Food service doesn’t have to be a punishment in coach


Imagine you are sitting in the middle seat in economy class. The middle seat of the middle section, something like 53E on a widebody. It’s cramped, you’re wedged in tight, and you’ve lost all battles for an armrest. Peeling back the lid of what’s supposed to be dinner can feel like adding insult to injury. Nowadays, “how about that airplane food, huh?” is a setup so well-worn it’s groan-worthy, and no commentary on the state of aviation is complete without a good hashing out of the onboard hash.
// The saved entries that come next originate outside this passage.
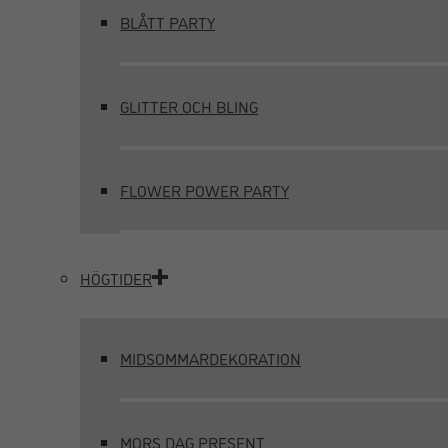
BLÅTT PARTY
GLITTER OCH BLING
FLOWER POWER PARTY
HÖGTIDER
MIDSOMMARDEKORATION
MORS DAG PRESENT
Sure, in first and business class, the food is usually – though not always – swell. For example, Lufthansa’s menus have traditionally featured partnerships with well-established chefs, and have taken advantage of regional specialties. The carrier’s Taste of America menu, which will showcase dishes from different regions of the US, is yet another step in this direction that elevates dining in the air. But that’s first and business on a top tier carrier, and we’re sitting in 53E.

But the food service doesn’t have to be a punishment in coach. Case in delicious point: Netherlands-based minibite’s Butter Syrup Waffle XL. Anyone doing a little city hopping with Lufthansa has had an opportunity to break open one of these sugary treats. At first blush – indeed, at first bite – one might see them as another step on the long, strenuous the path of cost-cutting. But when placed on top of a cup of tea and allowed to sit for a minute or so, the syrup melts, the waffle softens, and suddenly you realize that everything’s not so bad after all.

Still, it could be better. So say the minds at UK-based BD Foods, which focuses on sauces and dressings cooked in small batches by chefs, not machines. The company tailors its products to the menus of its clients, which include British Airways, KLM, Cathay Pacific, and Qantas. An examination of airplane food can sometimes be bleak, but BD Foods’ devil-in-the-details attitude is a pocket of sunshine.

This drive to overhaul inflight food service isn’t just confined to the food itself. MI Airline and Foodcase teamed up to create a more restaurant-like experience in the air. MI Airline is the proprietor of AirFi, the portable onboard wireless solution with an installation process that involves carrying the box on board. That’s it.

The two Dutch firms have come together to create a system where passengers will be able to place orders with the crew over their own personal devices if they connect to the AirFi network. There they can also find out more information about the meals and their original.

Foodcase’s expertise lies – according to Chief Commercial Officer Stephan Bonger – in “[combining] food technology and packaging technology…” which means the company is ideally suited to deliver what MI Airline promises. It specializes in overcoming creating “ambient” food with good flavor and without preservatives, so when the system goes live, the excitement for the software will be matched with excitement for the food.

For the shyest passengers, this independence will likely be a godsend. For the connected crew, MI Airline and Foodcase anticipate that it will change the pace of inflight service and improve the crew’s ability to respond to passenger needs, but this has yet to be put to the test. Foodcase’s CEO, Wilbert de Louw, predicts that food costs and waste will go down. These reduced costs, paired with the associated savings in fuel costs, are sure to please the airlines.

Further down the line, they imagine the system communicating with intelligent ovens that will be able to prepare to heat meals.

Looking at the video from Foodcase and MI Airline, one wonders what will happen if a bevy of orders come in all at once or if passengers will have a hard time using the system.

The attitude behind this innovation is what’s necessary. A new luxury amenity in first or business is great, but more travelers will have a chance to appreciate good food in 53E, and with so many efforts being made to pack passengers in tighter, a decent food service could save the passenger’s experience.